Effects of TAT-Gap24 and TAT-Gap19 on serum transaminases and serum and liver lipid content in NASH. After 8 weeks of CHFD, an osmotic pump was surgically implanted in the abdominal cavity, which ensured sustained release of 1 mg/kg/day TAT-Gap24 (n = 11) or TAT-Gap19 (n = 11) or saline (n = 13) for another 2 weeks while continuing the diet. (a) Serum ALT and AST. (b) Serum and liver triglycerides and cholesterol.

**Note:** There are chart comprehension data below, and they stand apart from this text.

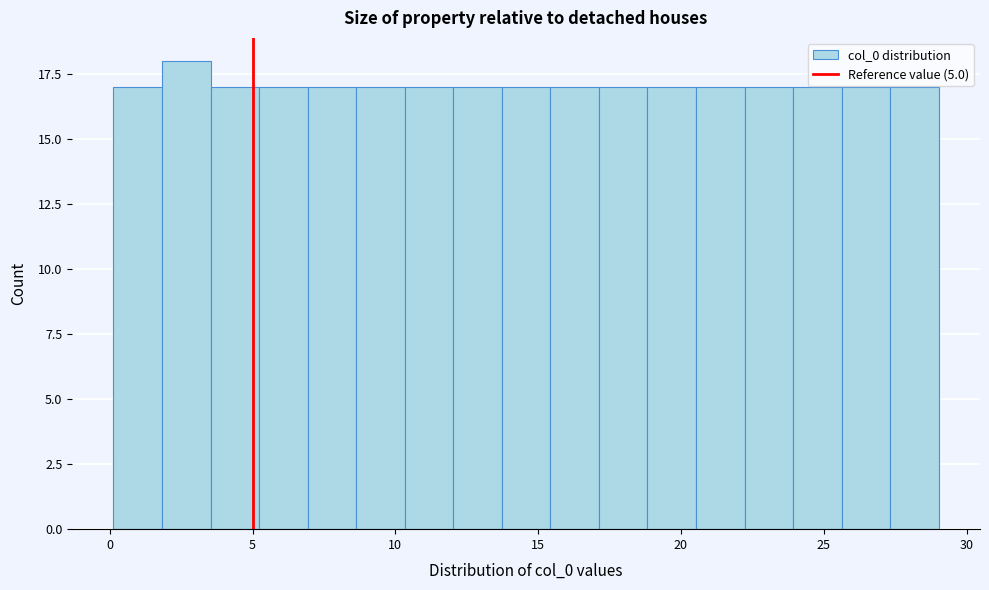

Read against the x-axis, roughly where is the centre of the tallest bar?

2.5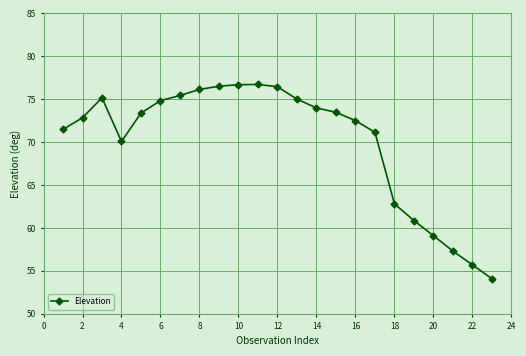

How many categories are shown in the chart?

23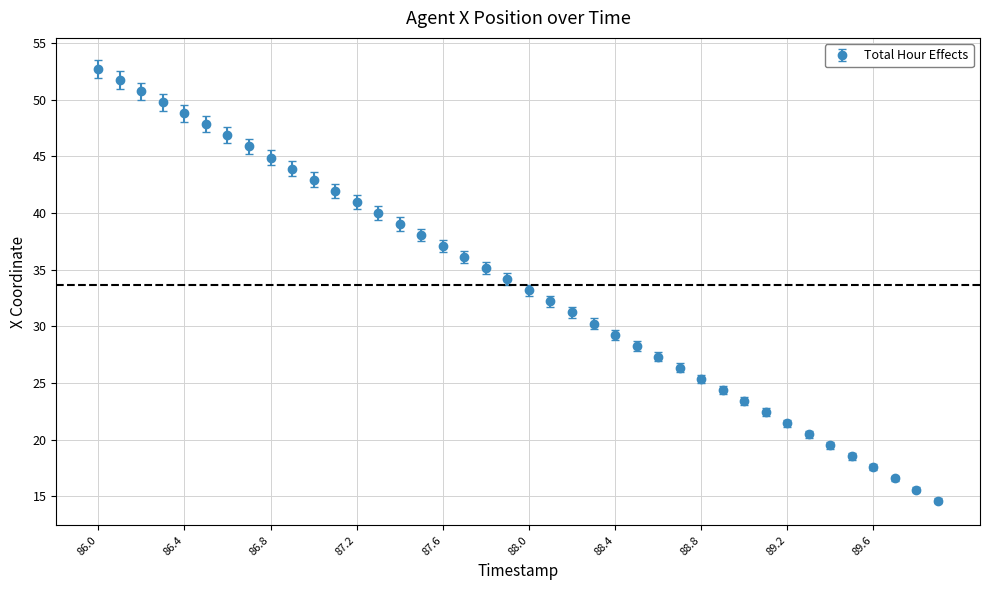

What is the minimum value shown in the chart?

14.6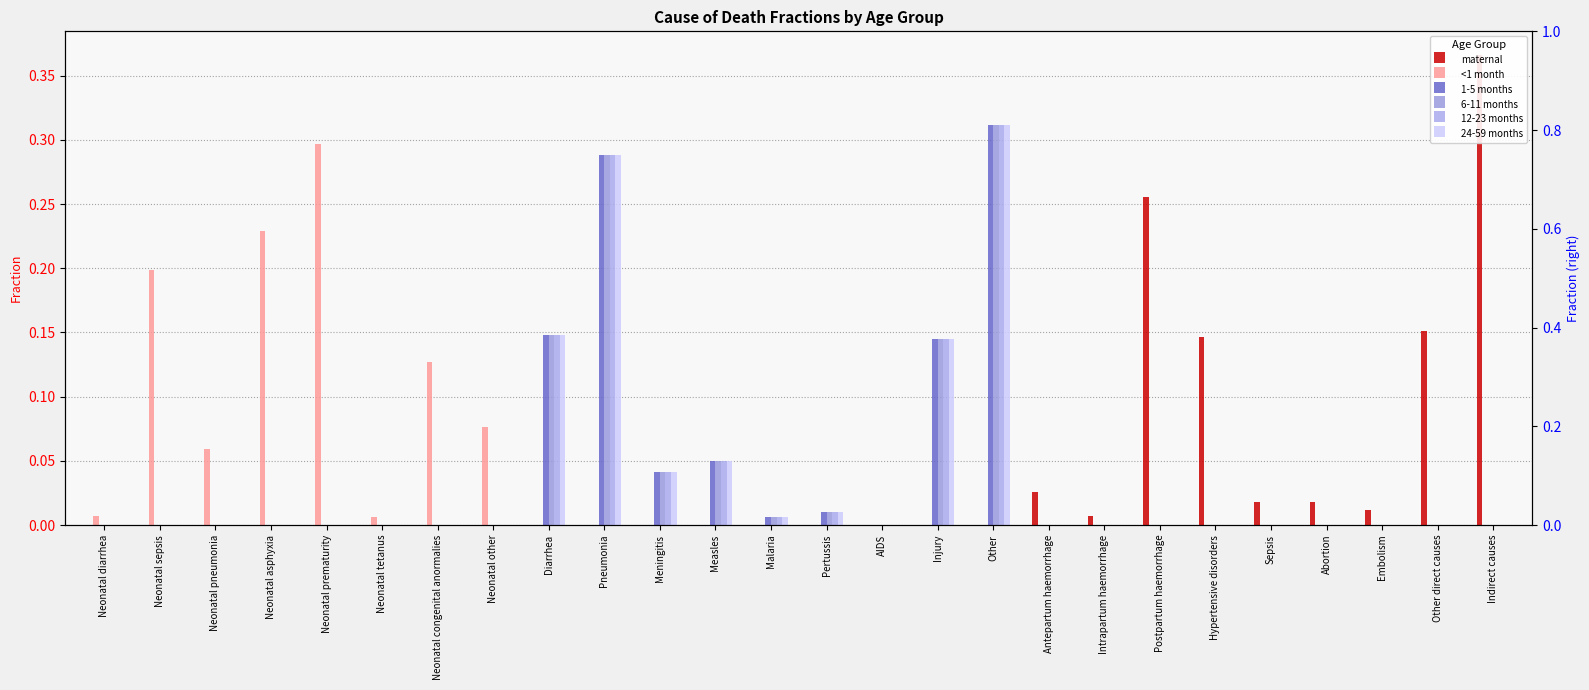

How many categories are shown in the chart?

26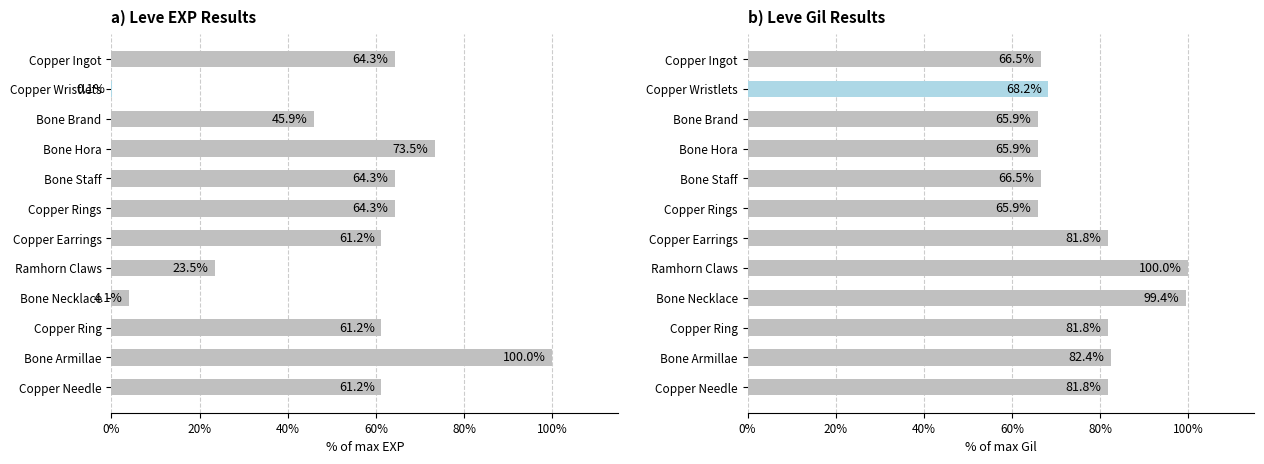

What is the greatest value displayed?

100.0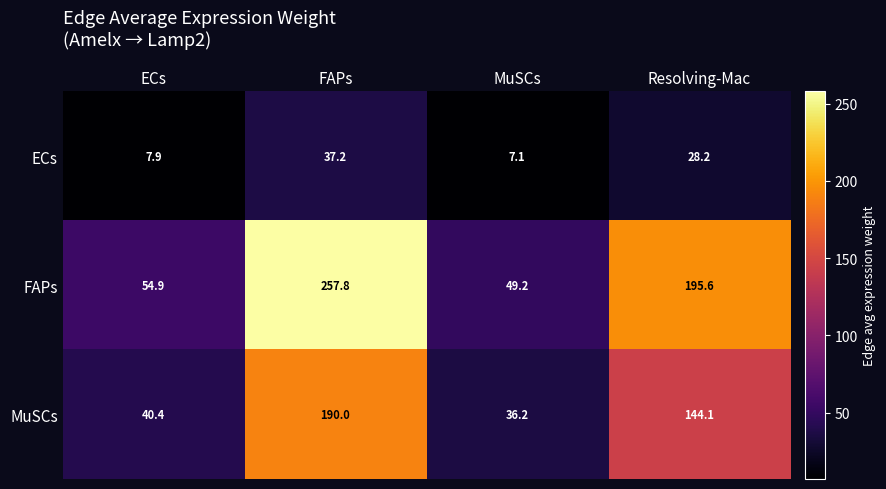

Where does the ECs series first go above 28?

FAPs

Data are expressed as means ± SEM with *p < 0.05 and ***p < 0.001.

Figure 5

Effects of TAT-Gap24 and TAT-Gap19 on inflammatory cytokines and oxidative stress in NASH. After 8 weeks of CHFD, an osmotic pump was surgically implanted in the abdominal cavity, which ensured sustained release of 1 mg/kg/day TAT-Gap24 (n = 11) or TAT-Gap19 (n = 12) or saline (n = 14) for another 2 weeks while continuing the diet. (a) Levels of IFN-γ, IL-6, IL-1β, TNF-α and IL-10 in liver tissue and serum. (b) Activity of SOD, GR, GPx and catalase in liver tissue. Data are expressed as means ± SEM with *p < 0.05, **p < 0.01, and ***p < 0.001.

Figure 6

Protein expression analysis of liver tissue of TAT-Gap24 and TAT-Gap19-treated NASH animals. After 8 weeks of CHFD, an osmotic pump was surgically implanted in the abdominal cavity, which ensured sustained release of 1 mg/kg/day TAT-Gap24 (n = 6) or TAT-Gap19 (n = 8) or saline (n = 9) for another 2 weeks while continuing the diet. Immunoblot analysis of CD36 (53 kDa), NADPH oxidase (65 kDa) and LY86 (24 kDa) after separation and blotting, after which results were normalized to total protein. Blot images are cropped. Full-length blots are presented in Supplementary Fig. 5. Data are expressed as means ± SEM with *p < 0.05.